Bien que l’excès de tissu adipeux viscéral est associé à une augmentation de la proportion de patient MPOC atteint de diabète et de reflux gastroesophagien, il semblerait que ce soit davantage la quantité et la qualité du tissu musculaire qui influencent le tableau clinique du patient. Indépendamment du niveau de sévérité de la maladie et de l’IMC, les patients qui possèdent une plus grande surface musculaire et une plus grande densité de ce tissu (faible infiltration graisseuse) présentent une meilleure capacité fonctionnelle évaluée par le TDM6, une meilleure qualité de vie évaluée par le questionnaire de St. Georges en plus d’une plus faible proportion de maladies cardiovasculaires. En ce sens, il est possible que le principe de «Fat and fit» pourrait s’appliquer dans la MPOC. Ceci signifie que pour ces patients il vaudrait mieux présenter un surpoids, mais avoir une masse musculaire préservée que d’avoir un poids idéal avec un tissu

musculaire largement documentée dans la MPOC est une des cibles d’intervention clés des programmes de réadaptation.40 Nos résultats

confirment donc l’importance du réentrainement non seulement en endurance, mais aussi en résistance afin de contrer la dysfonction musculaire qui est caractéristique et déterminante dans la MPOC. Toutefois, nos résultats suggèrent que du point de vue des comorbidités, il demeure bénéfique de réduire le tissu adipeux viscéral progressivement avec un objectif de maintien du poids corporel à long terme qui pourrait être adressés lors des programmes de réadaptation.

5.3 Limites de l’étude

L’étude présentée comporte plusieurs forces notamment la taille de l’échantillon avec un bon suivi longitudinal sur 3 ans, la présence de patients atteints d’une MPOC plus sévère en grand nombre et le caractère multicentrique et international qui nous permettent une généralisation des résultats à l’ensemble de la population des pays industrialisés. Néanmoins, il y a plusieurs limites dont il faut tenir compte.

Premièrement, à la base, la cohorte ECLIPSE ne présente pas d’appariement entre les sujets MPOC et les sujets témoins en ce qui a trait aux données démographiques. Sachant que le phénotype de composition corporelle varie grandement selon le sexe et l’âge, il est important d’en tenir compte lors d’une comparaison intergroupe. De plus, même si nous ne pensons pas que cela ait pus affecter nos conclusions, puisque le protocole d’imagerie n’a pas été conçu au départ pour une évaluation de la distribution du tissu adipeux, nous n’avons pu obtenir des images au niveau anatomique désiré que chez 25-30% de la cohorte. Par contre, malgré de grandes différences pour le nombre de sujet, le sexe et l’âge dont nous avons dû tenir compte lors des

analyses statistiques, l’IMC, seule variable de composition corporelle, ne diffère pas entre nos groupes.
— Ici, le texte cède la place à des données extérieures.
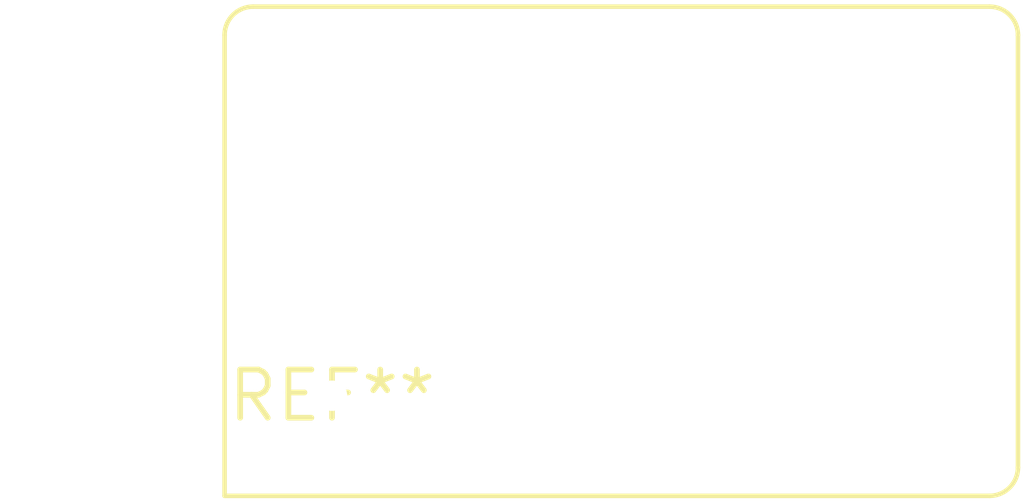
<source format=kicad_pcb>
(kicad_pcb (version 20240108) (generator pcbnew)

  (general
    (thickness 1.6)
  )

  (paper "A4")
  (layers
    (0 "F.Cu" signal)
    (31 "B.Cu" signal)
    (32 "B.Adhes" user "B.Adhesive")
    (33 "F.Adhes" user "F.Adhesive")
    (34 "B.Paste" user)
    (35 "F.Paste" user)
    (36 "B.SilkS" user "B.Silkscreen")
    (37 "F.SilkS" user "F.Silkscreen")
    (38 "B.Mask" user)
    (39 "F.Mask" user)
    (40 "Dwgs.User" user "User.Drawings")
    (41 "Cmts.User" user "User.Comments")
    (42 "Eco1.User" user "User.Eco1")
    (43 "Eco2.User" user "User.Eco2")
    (44 "Edge.Cuts" user)
    (45 "Margin" user)
    (46 "B.CrtYd" user "B.Courtyard")
    (47 "F.CrtYd" user "F.Courtyard")
    (48 "B.Fab" user)
    (49 "F.Fab" user)
    (50 "User.1" user)
    (51 "User.2" user)
    (52 "User.3" user)
    (53 "User.4" user)
    (54 "User.5" user)
    (55 "User.6" user)
    (56 "User.7" user)
    (57 "User.8" user)
    (58 "User.9" user)
  )

  (setup
    (pad_to_mask_clearance 0)
    (pcbplotparams
      (layerselection 0x00010fc_ffffffff)
      (plot_on_all_layers_selection 0x0000000_00000000)
      (disableapertmacros false)
      (usegerberextensions false)
      (usegerberattributes false)
      (usegerberadvancedattributes false)
      (creategerberjobfile false)
      (dashed_line_dash_ratio 12.000000)
      (dashed_line_gap_ratio 3.000000)
      (svgprecision 4)
      (plotframeref false)
      (viasonmask false)
      (mode 1)
      (useauxorigin false)
      (hpglpennumber 1)
      (hpglpenspeed 20)
      (hpglpendiameter 15.000000)
      (dxfpolygonmode false)
      (dxfimperialunits false)
      (dxfusepcbnewfont false)
      (psnegative false)
      (psa4output false)
      (plotreference false)
      (plotvalue false)
      (plotinvisibletext false)
      (sketchpadsonfab false)
      (subtractmaskfromsilk false)
      (outputformat 1)
      (mirror false)
      (drillshape 1)
      (scaleselection 1)
      (outputdirectory "")
    )
  )

  (net 0 "")

  (footprint "Oscillator_DIP-14" (layer "F.Cu") (at 0 0))

)

</source>
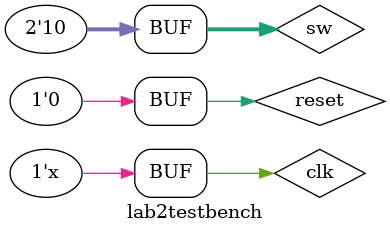
<source format=v>
`timescale 1ns / 1ps


module lab2testbench();
reg clk,reset;
reg [1:0] sw;
reg sdo;
wire cs, sck;
wire [3:0] R, G, B;
wire hsync, vsync;

initial begin
reset = 1'b1;
clk = 1'b0;
#5;
reset = 1'b0;
#10;
sw = 2'b01;
#10;
sw = 2'b10;
end

always #5 clk = ~clk;

lab2_top top(.clk_fpga(clk), .sw(sw), .cs(cs), .sdo(sdo), .sck(sck), .R(R), .G(G), .B(B), .hsync(hsync), .vsync(vsync));

endmodule

</source>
Même si un suivi sur trois ans est une des forces de cette étude pour évaluer la progression de la maladie pulmonaire, cela n’est pas suffisant pour déterminer les impacts réels de l’obésité et de la distribution du tissu adipeux. Par exemple, le taux de décès à 3 ans d’environ 10% soit 50 personnes, ne permet pas d’obtenir une puissance statistique suffisante pour mettre en lumière l’impact des modifications de la composition corporelle sur la mortalité dans cette cohorte. Un suivi sur une plus longue période serait nécessaire puisque les conséquences néfastes de l’obésité apparaissent souvent après plusieurs années.

Finalement, aucune évaluation du niveau d’activité physique ni de bilan alimentaire n’a été effectuée pour l’ensemble de la cohorte. Puisque la balance énergétique influence grandement la prise pondérale, tant l’activité physique que les habitudes alimentaires deviennent des variables confondantes majeures. Il devient donc difficile de distinguer si la présence accrue de graisse viscérale dans les stades plus avancés de la maladie est attribuable à la maladie elle-même ou à l’augmentation de la sédentarité induite par une plus grande limitation ventilatoire ou à des habitudes alimentaires spécifiques. De la même façon, bien qu’on observe une relation significative entre la distance parcourue lors du TDM6 et le tissu adipeux viscéral, celle-ci pourrait s’expliquer seulement par un niveau de sédentarité plus élevé.